Dann gab Schlaffer eine Triggerwarnung heraus und zwei Schüler*innen verließen die Mensa. Dann berichtete er von einem tödlichen Streit wegen einer Kleinigkeit bei einer Silvesterparty seiner Kameradschaft. Er sprach von der Entmenschlichung des Opfers, Alkohol- und Blutrausch. Er selbst sei jedoch nicht anwesend gewesen. Aufgrund der Aufforderung dabei zu helfen, die Leiche zu entsorgen, sei bei ihm der Entschluss gewachsen auszusteigen, die Kameradschaft zu verlassen.
Problematisch erschien in diesem Moment jedoch für das Publikum, dass er sich nun der organisierten Kriminalität zuwendete, Präsident des später verbotenen Outlaw-Motorcycle Club „Schwarze Schar MC“ wurde, der in den Bereichen der organisierten Kriminalität und der Prostitution aktiv war. Auch hier waren Macht, Erfolg und Anerkennung die Motivation für sein Handeln. Ausschlaggebend für die persönliche Veränderung hin zu dem „neuen Philip“ waren dann die gesundheitlichen Folgen seines Lebenswandels. Schlaffer ging nur noch mit Waffe den Hund ausführen, versteckte überall Waffen, litt unter Depressionen, „Gangster-Burnout“, Migräne, Schlafstörungen. Und hinzu kam 2014 das Verbot der Organisation, der Staat zeigte Zähne und Schlaffer stieg endgültig aus. Er wurde sozusagen zum Feind der Gruppe, die in ihm einen Verräter sahen. Er fand aber Hilfe bei den Eltern und der Familie. Sein Appell an die Zuhörer lautete: „Einfach da zu sein, ist wichtig!“ Er selbst habe diese Hilfe auch in der JVA Stralsund von einem Seelsorgering und Psychologen erhalten.

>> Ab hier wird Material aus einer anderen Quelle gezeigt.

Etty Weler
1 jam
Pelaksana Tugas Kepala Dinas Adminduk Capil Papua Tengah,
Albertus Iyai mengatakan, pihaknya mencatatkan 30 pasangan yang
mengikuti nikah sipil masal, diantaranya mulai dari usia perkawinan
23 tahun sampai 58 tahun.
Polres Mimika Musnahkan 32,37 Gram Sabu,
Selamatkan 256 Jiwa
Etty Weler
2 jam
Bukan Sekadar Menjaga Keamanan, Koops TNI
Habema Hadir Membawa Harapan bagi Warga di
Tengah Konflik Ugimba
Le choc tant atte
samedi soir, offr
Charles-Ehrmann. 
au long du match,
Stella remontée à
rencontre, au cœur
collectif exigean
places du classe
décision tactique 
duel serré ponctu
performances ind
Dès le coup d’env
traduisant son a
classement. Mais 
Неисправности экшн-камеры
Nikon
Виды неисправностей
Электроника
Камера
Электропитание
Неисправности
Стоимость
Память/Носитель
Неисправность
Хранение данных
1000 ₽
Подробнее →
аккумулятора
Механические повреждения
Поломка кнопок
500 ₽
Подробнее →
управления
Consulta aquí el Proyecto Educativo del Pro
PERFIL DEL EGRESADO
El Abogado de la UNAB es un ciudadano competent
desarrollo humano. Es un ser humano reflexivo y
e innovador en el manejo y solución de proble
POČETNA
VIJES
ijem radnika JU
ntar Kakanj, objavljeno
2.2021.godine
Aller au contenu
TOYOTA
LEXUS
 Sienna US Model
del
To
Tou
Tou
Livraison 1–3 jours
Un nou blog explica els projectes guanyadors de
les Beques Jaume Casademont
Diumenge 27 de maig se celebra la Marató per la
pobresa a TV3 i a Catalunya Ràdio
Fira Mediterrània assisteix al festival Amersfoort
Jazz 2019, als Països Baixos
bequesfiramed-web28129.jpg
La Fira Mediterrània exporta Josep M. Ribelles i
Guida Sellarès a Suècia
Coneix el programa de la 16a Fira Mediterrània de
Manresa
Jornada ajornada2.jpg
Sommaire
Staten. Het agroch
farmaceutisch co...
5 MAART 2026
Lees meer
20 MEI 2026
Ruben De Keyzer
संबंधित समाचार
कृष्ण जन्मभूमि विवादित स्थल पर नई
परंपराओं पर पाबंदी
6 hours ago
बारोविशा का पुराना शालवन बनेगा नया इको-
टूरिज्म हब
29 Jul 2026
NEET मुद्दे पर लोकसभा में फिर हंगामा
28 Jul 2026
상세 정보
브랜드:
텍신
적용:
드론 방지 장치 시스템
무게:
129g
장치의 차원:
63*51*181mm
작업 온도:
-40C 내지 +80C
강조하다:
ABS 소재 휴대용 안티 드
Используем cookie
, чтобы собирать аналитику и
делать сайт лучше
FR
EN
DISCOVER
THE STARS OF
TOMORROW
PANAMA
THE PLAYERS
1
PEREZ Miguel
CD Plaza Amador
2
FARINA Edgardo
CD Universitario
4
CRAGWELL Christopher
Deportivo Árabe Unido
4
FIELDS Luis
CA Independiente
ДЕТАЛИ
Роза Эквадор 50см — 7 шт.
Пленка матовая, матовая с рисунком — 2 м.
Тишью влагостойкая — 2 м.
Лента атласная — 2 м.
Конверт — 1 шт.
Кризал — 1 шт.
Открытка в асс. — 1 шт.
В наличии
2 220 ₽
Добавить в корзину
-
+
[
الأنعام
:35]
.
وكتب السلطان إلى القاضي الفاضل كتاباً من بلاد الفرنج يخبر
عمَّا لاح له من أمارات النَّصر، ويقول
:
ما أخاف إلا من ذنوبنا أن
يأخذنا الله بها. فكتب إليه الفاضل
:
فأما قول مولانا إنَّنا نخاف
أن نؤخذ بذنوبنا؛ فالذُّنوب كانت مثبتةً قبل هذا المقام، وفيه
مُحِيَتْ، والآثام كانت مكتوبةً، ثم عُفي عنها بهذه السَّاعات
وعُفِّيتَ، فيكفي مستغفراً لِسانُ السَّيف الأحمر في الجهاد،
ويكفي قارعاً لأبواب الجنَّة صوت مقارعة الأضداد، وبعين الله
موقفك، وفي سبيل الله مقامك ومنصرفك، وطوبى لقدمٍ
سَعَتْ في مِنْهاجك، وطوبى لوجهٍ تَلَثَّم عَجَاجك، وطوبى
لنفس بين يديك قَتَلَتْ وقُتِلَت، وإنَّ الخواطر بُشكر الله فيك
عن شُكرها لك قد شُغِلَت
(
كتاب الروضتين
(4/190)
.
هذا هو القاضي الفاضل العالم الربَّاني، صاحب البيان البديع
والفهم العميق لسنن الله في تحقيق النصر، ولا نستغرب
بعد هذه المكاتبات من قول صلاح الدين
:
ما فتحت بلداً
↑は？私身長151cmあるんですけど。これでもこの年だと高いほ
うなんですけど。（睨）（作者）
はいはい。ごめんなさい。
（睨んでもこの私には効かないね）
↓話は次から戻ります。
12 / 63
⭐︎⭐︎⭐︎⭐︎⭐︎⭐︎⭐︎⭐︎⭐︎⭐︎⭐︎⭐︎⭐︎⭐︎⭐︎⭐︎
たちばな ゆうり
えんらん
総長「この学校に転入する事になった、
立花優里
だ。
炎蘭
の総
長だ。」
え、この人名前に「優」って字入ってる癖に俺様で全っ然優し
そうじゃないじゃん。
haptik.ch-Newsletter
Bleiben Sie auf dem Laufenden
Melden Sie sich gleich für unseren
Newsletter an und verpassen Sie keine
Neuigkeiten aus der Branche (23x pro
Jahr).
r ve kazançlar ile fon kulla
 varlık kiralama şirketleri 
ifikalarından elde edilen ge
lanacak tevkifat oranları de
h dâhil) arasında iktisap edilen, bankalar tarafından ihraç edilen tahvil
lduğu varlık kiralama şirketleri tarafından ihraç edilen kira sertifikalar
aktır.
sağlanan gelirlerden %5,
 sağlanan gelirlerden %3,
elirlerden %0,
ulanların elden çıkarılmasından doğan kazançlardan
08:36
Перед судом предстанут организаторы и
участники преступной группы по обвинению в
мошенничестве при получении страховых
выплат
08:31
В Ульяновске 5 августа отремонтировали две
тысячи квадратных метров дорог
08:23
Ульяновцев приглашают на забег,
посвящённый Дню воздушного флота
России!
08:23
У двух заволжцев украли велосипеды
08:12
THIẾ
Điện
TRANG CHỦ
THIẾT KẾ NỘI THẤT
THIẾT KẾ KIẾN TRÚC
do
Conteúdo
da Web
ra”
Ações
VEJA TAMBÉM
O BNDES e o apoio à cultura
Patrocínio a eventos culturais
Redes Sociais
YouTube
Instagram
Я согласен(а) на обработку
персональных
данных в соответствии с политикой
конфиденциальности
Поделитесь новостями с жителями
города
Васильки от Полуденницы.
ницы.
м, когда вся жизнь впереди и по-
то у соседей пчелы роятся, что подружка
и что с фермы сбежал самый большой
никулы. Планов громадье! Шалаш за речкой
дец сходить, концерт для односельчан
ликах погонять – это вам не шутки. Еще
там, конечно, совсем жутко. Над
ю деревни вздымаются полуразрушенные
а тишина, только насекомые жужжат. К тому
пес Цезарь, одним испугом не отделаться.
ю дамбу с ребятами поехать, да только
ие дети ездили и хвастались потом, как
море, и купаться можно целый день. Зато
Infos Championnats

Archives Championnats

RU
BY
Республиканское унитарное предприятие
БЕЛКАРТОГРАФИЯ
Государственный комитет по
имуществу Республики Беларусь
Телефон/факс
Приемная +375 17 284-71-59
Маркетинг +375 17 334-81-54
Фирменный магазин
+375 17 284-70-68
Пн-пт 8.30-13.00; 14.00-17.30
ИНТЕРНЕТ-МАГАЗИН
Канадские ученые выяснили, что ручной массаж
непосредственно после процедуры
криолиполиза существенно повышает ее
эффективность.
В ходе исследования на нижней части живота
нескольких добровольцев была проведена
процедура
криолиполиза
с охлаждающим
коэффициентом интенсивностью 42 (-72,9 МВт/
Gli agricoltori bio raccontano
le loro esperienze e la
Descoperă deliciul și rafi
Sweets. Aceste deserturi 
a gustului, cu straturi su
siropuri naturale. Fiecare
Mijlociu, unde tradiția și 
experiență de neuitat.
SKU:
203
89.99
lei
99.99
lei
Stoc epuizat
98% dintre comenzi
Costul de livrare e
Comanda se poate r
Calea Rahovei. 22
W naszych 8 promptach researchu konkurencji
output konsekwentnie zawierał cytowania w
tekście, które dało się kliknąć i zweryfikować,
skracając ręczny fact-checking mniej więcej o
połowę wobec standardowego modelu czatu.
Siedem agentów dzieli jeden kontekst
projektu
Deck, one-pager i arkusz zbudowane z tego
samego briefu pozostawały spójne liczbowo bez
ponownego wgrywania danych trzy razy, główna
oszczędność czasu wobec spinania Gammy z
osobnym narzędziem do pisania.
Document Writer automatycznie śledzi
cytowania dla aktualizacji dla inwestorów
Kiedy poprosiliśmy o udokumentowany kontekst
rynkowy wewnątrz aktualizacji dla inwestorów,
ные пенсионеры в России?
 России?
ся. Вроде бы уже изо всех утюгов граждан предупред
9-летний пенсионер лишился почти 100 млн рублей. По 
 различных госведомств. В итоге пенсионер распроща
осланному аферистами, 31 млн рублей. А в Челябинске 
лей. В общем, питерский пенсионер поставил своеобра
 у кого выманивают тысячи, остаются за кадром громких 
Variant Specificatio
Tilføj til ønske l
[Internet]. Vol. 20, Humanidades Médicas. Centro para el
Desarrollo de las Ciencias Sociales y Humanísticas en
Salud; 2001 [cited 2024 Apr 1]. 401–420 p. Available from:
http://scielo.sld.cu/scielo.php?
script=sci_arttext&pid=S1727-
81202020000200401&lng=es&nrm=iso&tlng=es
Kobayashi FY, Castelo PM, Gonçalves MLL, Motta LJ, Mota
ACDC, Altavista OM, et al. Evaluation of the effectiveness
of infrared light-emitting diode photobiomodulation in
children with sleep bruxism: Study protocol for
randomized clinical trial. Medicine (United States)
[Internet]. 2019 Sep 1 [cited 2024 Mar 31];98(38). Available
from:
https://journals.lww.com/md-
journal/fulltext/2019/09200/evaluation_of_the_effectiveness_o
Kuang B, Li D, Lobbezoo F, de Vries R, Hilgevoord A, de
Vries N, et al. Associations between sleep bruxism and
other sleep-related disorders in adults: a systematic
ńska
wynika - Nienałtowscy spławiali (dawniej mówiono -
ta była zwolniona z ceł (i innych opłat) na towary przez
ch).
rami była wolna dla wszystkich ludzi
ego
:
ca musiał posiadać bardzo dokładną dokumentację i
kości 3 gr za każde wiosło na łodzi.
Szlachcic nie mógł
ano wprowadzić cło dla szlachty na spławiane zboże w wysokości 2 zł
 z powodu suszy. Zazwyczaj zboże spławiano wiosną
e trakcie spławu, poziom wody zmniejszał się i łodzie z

Nun warnt Philip Schlaffer an Schulen vor der real existierenden Gefahr durch Rechtsextremisten, dem Verlust der Freiheit und betont, aus Hass könne nichts Positives entstehen.
Auf seinem Lebensweg habe es 20 Jahre nur Opfer gegeben. Er wolle nun die Demokratie schützen, was durchaus anstrengend sei.

Im anschließenden Gespräch spürte man zunächst Zurückhaltung bei den Schülerinnen und Schülern, dann ergaben sich jedoch viele Fragen, die das rege Interesse zeigten.
Wie hat Schlaffers Ehefrau auf seine Vergangenheit reagiert? Wie geht man mit sich und seiner Schuld um? Schlaffer plädierte dafür, Hilfe zu suchen und anzunehmen. Er selbst sei seit Jahren in Therapie, wo Fragen nach Gründen für das eigene Verhalten gestellt würden und eine neutrale Person, die nicht wertet, die Auseinandersetzung mit der eigenen Person erleichtere.
Ein äußeres Zeichen für den Wandel seien die Tattoos, die er habe überarbeiten lassen. Die Unterschrift Adolf Hitlers, ein Hakenkreuz und ein SS-Totenkopf seien nicht mehr erkennbar.

Sicherlich verließen die Schülerinnen und Schüler nachdenklich den Raum. Die große Ruhe und aufmerksame Stimmung der Zehntklässerinnen und Zehntklässler beeindruckte den Vortragenden positiv. Im Unterricht tauschten sich die Schülerinnen und Schüler kritisch über den
Vortrag (unterstützt durch Extremislos e.V. und die Friedrich Naumann Stiftung) aus und sie werden sich sicherlich auch noch intensiver mit der menschenverachtenden Ideologie auseinandersetzen müssen, die im Vortrag leider aufgrund des biografischen Schwerpunkts zu kurz kam.